> Data records:
Segment Open
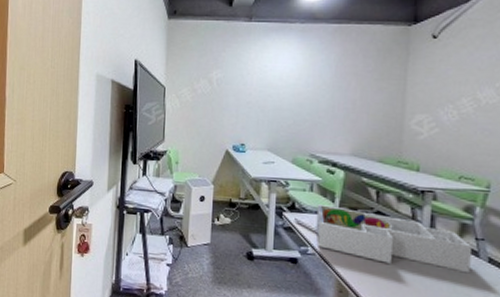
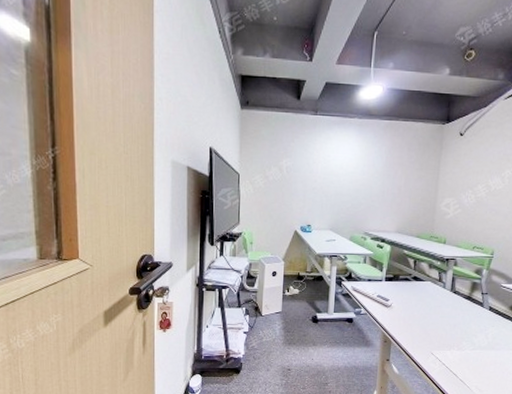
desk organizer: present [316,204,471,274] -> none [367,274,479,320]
Segment Closed
Segment Open
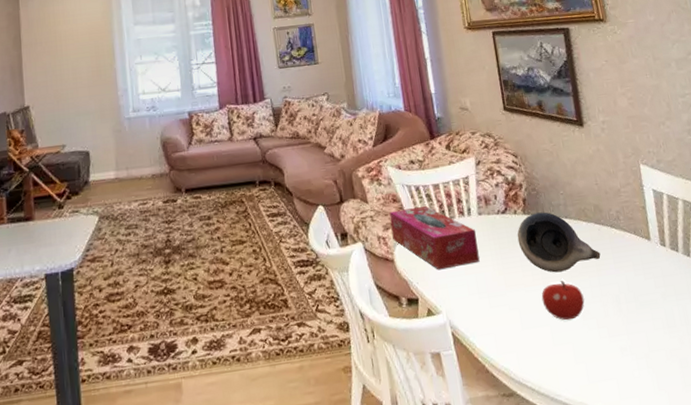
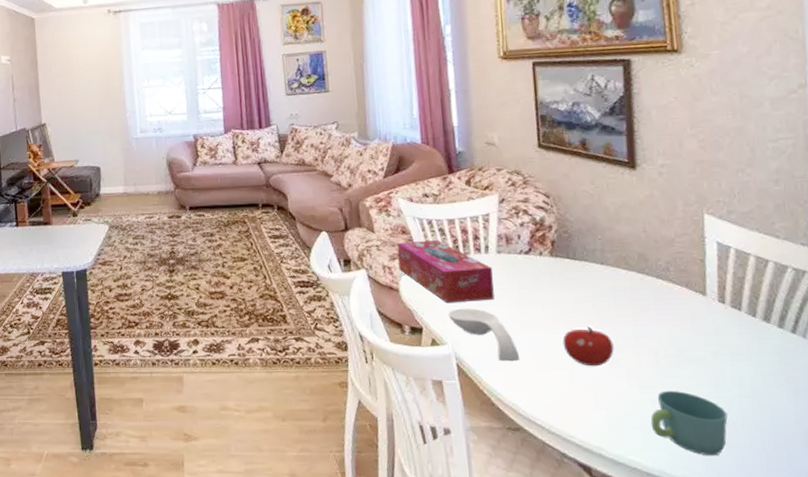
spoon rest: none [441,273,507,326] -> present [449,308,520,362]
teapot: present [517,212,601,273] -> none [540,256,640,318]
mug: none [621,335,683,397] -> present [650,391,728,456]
Segment Closed
Segment Open
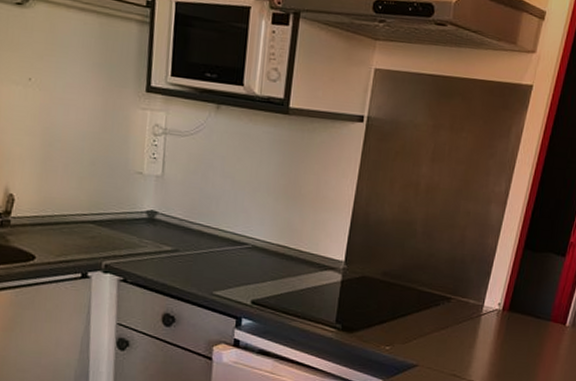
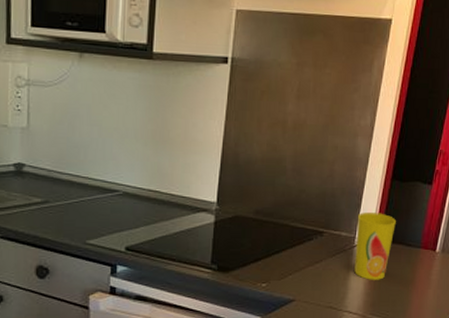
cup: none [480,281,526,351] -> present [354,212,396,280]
Segment Closed
> Task instructions: Beginning with the line above that contains "spoon rest: none", copy each line exactly up to and including the line that contains "mug: none [621,335,683,397]", and go no further.

> Answer below:
spoon rest: none [441,273,507,326] -> present [449,308,520,362]
teapot: present [517,212,601,273] -> none [540,256,640,318]
mug: none [621,335,683,397] -> present [650,391,728,456]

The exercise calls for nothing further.